Anyway, getting a bit off track here, but after the first few minutes of looking at the analytics you can get out, there really isn't that much information I can get out, and it's also pretty general i.e.: some of the things I'm interested in finding out are probably pretty niche. So I spent some time thinking of if there was a way I could get some more information out that I wanted to know. Turns out, there is!
Forem API
The first step to figuring out if there's anything I can do to get more information, is to find out if there are any data sources that are accessible to me as a user. Fortunately for me, DEV is built on an open source software platform known as Forem. Luckily for me, it seems like somebody has also wanted to be able to programmatically grab data out of DEV and there's already an API that I can use to grab data from. Being honest, if this wasn't here I likely would have stopped at this point, as while it would be possible to scrape data directly from the DEV, it would have been a pain that I didn't want to deal with so this API makes everything possible.
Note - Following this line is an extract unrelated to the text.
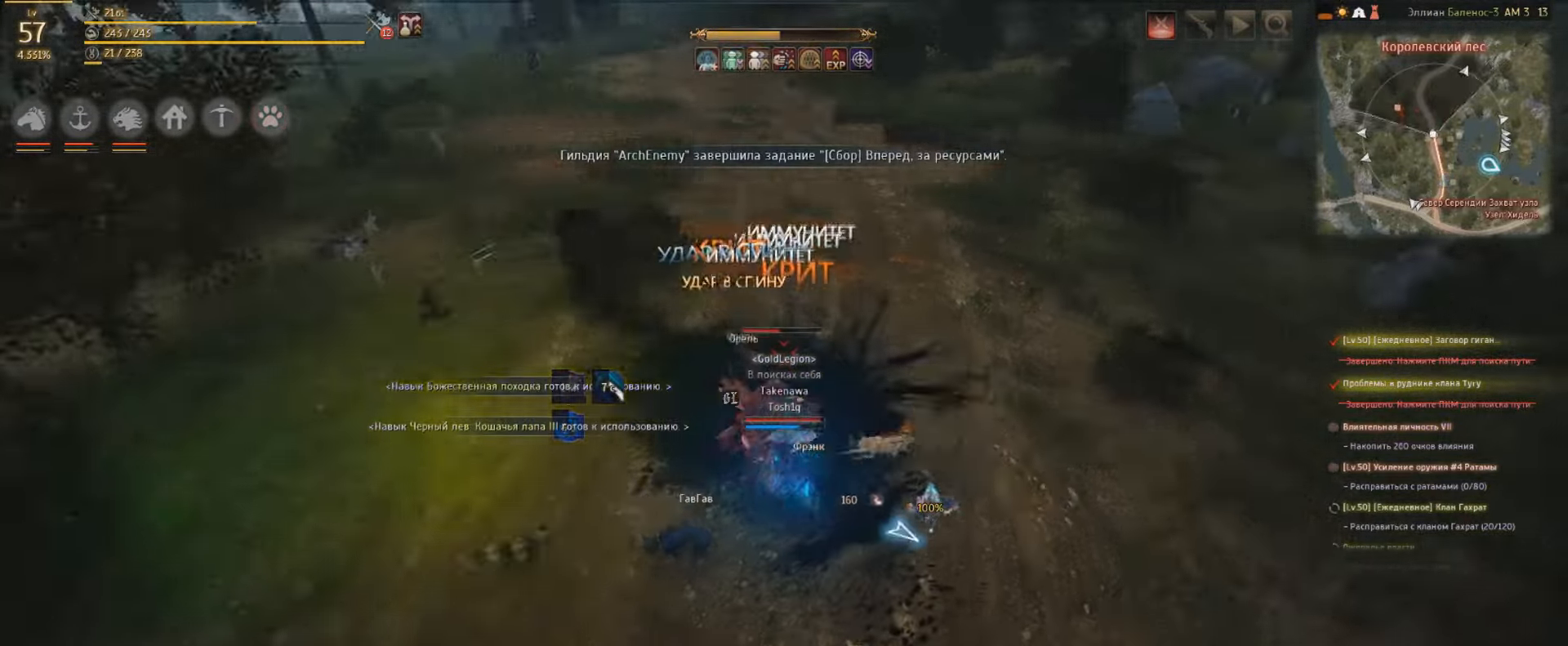
{"dt_ms": 500, "keys": ["w"], "mouse": [], "events": [[167, "mouse_left", "down"], [167, "mouse_right", "up"], [267, "shift", "down"], [400, "w", "down"], [434, "mouse_left", "up"], [434, "shift", "up"]]}
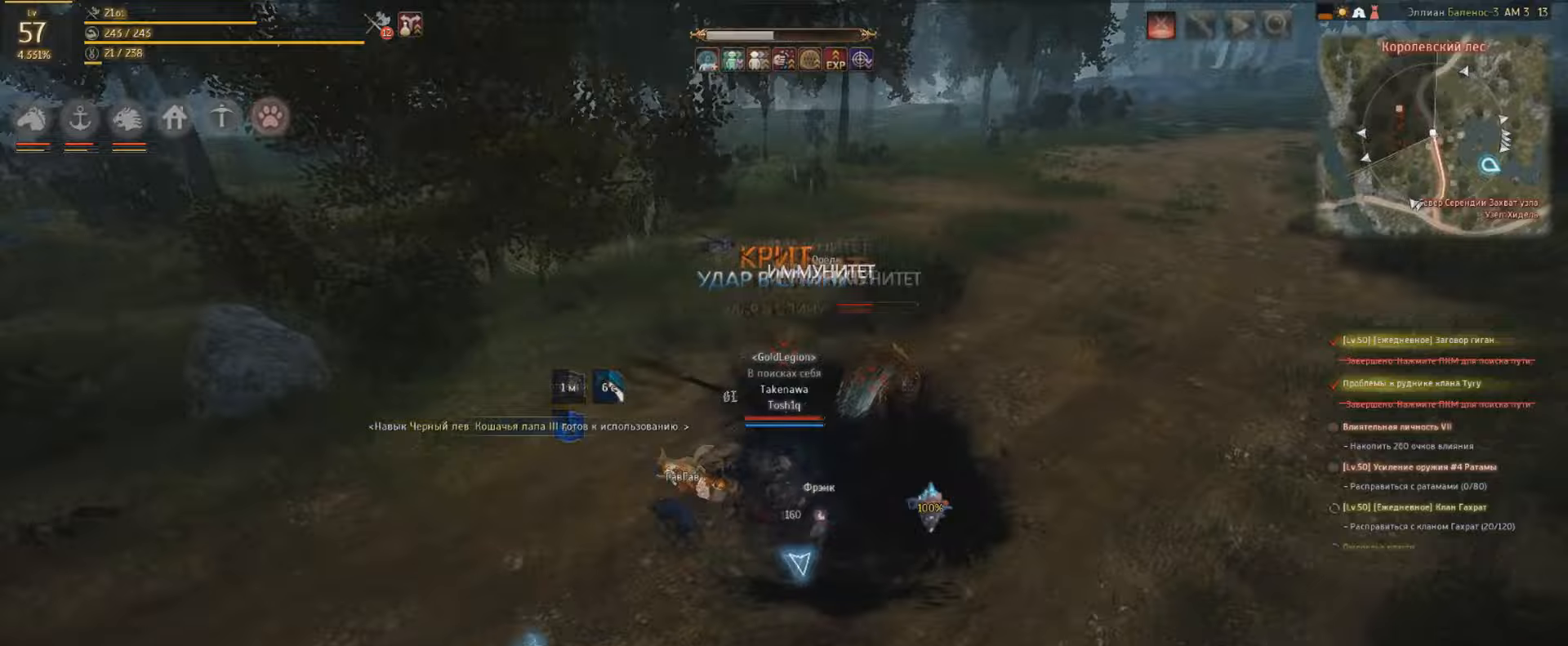
{"dt_ms": 500, "keys": ["w"], "mouse": [], "events": []}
While the API itself is incredibly useful, while writing this article there is currently 2 versions of the API which contain different endpoints:
This basically means I'm going to have to do some extra work later as both version contain useful stuff and I currently can't use the v1 API for everything. However, as I'll talk about later I've got some ways to make this really easy to implement later.
OpenSearch
Now I know I've got some data I could use, I now need to find a platform that I can use to analyse the data coming from the Forem API. I did consider some other pieces of software, such as Google BigQuery (with looker studio) and ElasticSearch (with Kibana), I ultimately went with OpenSearch which is essentially a forked version of ElasticSearch maintained by AWS. The main reasons are that I could host it locally for free (unlike BigQuery). I do have some prior experience with both elastic (back when it was called ELK) and OpenSearch, but my work with OpenSearch was far more recent, so I decided to go with that.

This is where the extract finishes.